From the 1890s, the Company began looking into football as a commercial interest when it wanted to host the FA Cup Finals. Up to this point there are no documented CPFC results since 1876.

The success of the cup final inspired the CPC to set up a new football team and play exhibition games. On November 11, 1895, the Sheffield Telegraph reported there was the possibility of "a company being set up to promote soccer the following season at the Crystal Palace."

The Edinburgh Evening News (October 10, 1895) confirms it's a new club and also referred to the glories of old one.

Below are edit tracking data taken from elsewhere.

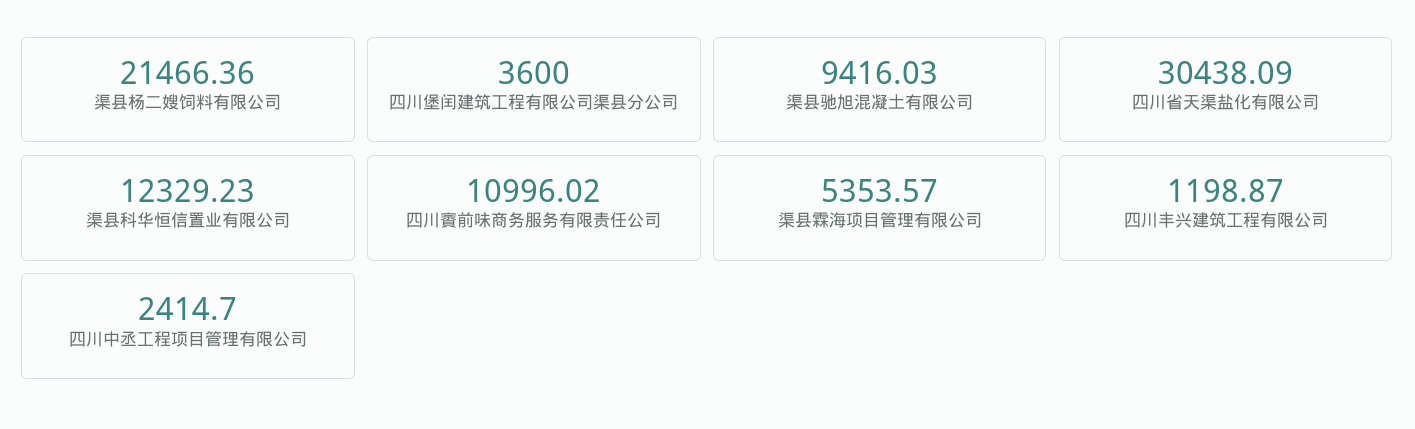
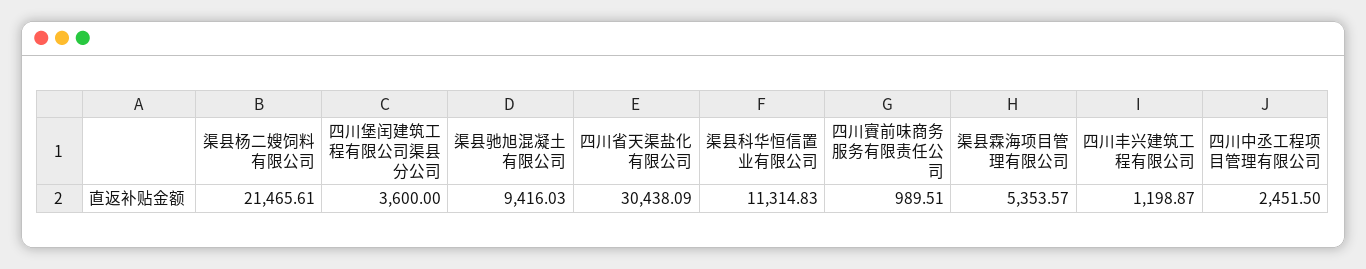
  {
-   "渠县杨二嫂饲料有限公司": 21466.36,
+   "渠县杨二嫂饲料有限公司": 21465.61,
    "四川堡闰建筑工程有限公司渠县分公司": 3600,
    "渠县驰旭混凝土有限公司": 9416.03,
    "四川省天渠盐化有限公司": 30438.09,
-   "渠县科华恒信置业有限公司": 12329.23,
+   "渠县科华恒信置业有限公司": 11314.83,
-   "四川賨前味商务服务有限责任公司": 10996.02,
+   "四川賨前味商务服务有限责任公司": 989.51,
    "渠县霖海项目管理有限公司": 5353.57,
    "四川丰兴建筑工程有限公司": 1198.87,
-   "四川中丞工程项目管理有限公司": 2414.7
+   "四川中丞工程项目管理有限公司": 2451.5
  }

"The Crystal Palace FC is the latest addition to Metropolitan clubs. It has been formed with the purpose of playing a good few matches on the beautiful ground at Sydenham, and will, we hear, include amongst its members most of the best amateur footballers in London. Years ago the old Crystal Palace Association was one of the best in London, and many of its players gained international honours."

The company invited cup holders Aston Villa to an exhibition match at the Palace on November 30, 1895. The directors enlisted London FA president Nicholas Lane Jackson, who had served on the FA’s committee and founded Corinthian FC, to "take a prominent part in the football arrangements." (The Sporting Life, October 9, 1895).

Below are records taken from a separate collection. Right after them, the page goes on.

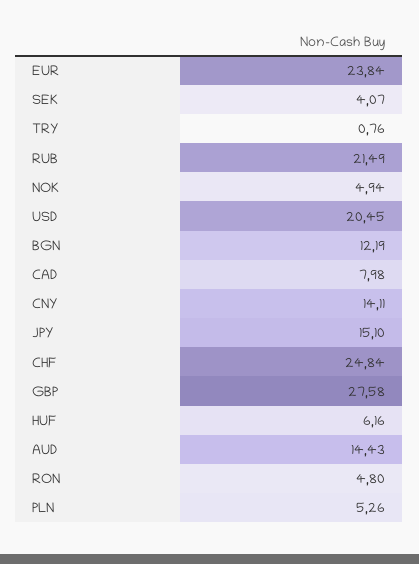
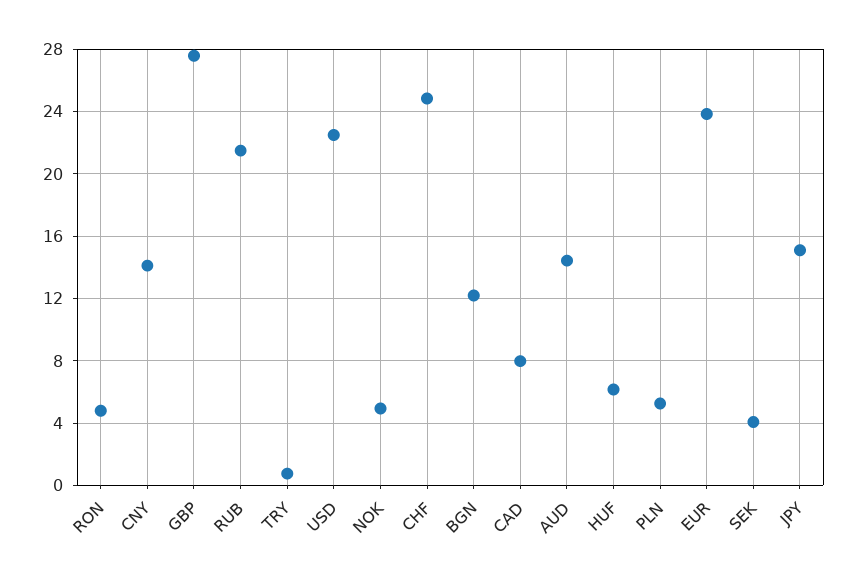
  {
    "EUR": 23.84,
    "SEK": 4.07,
    "TRY": 0.76,
    "RUB": 21.49,
    "NOK": 4.94,
-   "USD": 20.45,
+   "USD": 22.5,
    "BGN": 12.19,
    "CAD": 7.98,
    "CNY": 14.11,
    "JPY": 15.1,
    "CHF": 24.84,
    "GBP": 27.58,
    "HUF": 6.16,
    "AUD": 14.43,
    "RON": 4.8,
    "PLN": 5.26
  }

The newspapers report that this was a new club and not a continuation of an old one. There is no FA affiliation, league or cup results and no players. In fact the team for this exhibition match was made up of nine Corinthian FC players.

The Evening Star (December 2, 1895) added that: "JE Grievson (Framlingham College) was selected for the new Crystal Palace Club against Aston Villa."

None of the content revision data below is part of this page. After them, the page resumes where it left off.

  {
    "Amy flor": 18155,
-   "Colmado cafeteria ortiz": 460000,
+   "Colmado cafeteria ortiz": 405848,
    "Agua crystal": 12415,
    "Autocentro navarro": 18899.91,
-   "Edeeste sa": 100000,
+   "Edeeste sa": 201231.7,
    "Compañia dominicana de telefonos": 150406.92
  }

"In their first match the newly-formed Crystal Palace club were opposed by Aston Villa." (Birmingham Daily Post, December 4, 1895).

"The Corinthians furnished the majority of the eleven which represented the newly formed Crystal Palace FC," wrote the Sporting Life. (December 4, 1895).

Aston Villa won the game 7-3 and the match report in The Athletic News (December 2, 1895) said: "to play the correct football under such conditions was absolutely impossible, and the heavy Corinthian (I beg pardon, Crystal Palace) forwards were seemingly far more handicapped than the Midlanders."

"The Londoners were described as the Crystal Palace Football Club, but it would have been more easily recognised as a respectable team of Corinthians." (Norwood News, December 7, 1895).

"This season a Crystal Palace Club has been formed." (Penny Illustrated Paper, December 7, 1895).

The match programme card mentions further Crystal Palace home fixtures against Sheffield United and Sheffield Wednesday in January 1896.

However, Old Carthusians replaced Palace as United’s opponents "owing to the inability of [Palace] to secure a strong team," reported The Field.

Then Sheffield Wednesday played Swindon at Crystal Palace instead as "cup ties and other things prevented the Crystal Palace from getting up a good side for this afternoon," said the Morning Post. The Corinthian players opted to play at Derby in John Goodall’s benefit match that day, and the so-called Crystal Palace side collapsed. If the Corinthians were not available, Palace could not field a side.

The Palace directors arranged matches against the cup finalists Wednesday and Wolves, plus fellow pro sides Derby, Bolton, Dundee, Nottingham Forest and Small Heath for the 1896/97 campaign. They only managed to play against Wednesday.

The Palace scratch team faced a line-up representing the German Football Association on September 5, 1896 and won 13-0.

FA Cup holders Sheffield Wednesday were 4-0 winners on March 27, 1897. Corinthian FC players were again borrowed for this game.

"The Sheffield Wednesday team brought their Southern tour to a conclusion with a match against a scratch side, including several Corinthians, at the Crystal Palace," wrote the Sheffield Independent.

"Unfortunately there were several defections from the advertised Crystal Palace team that had been selected to oppose the First Leaguers."

The Monmouthshire Beacon (April 2, 1897) described the side "in opposition to what was termed a Crystal Palace team."

There are no further 'Crystal Palace' matches played. In 1905, all the newspapers wrote about the new club that we know today being founded. They say nothing about it "turning professional" or mentions anything about a continuation of an amateur club.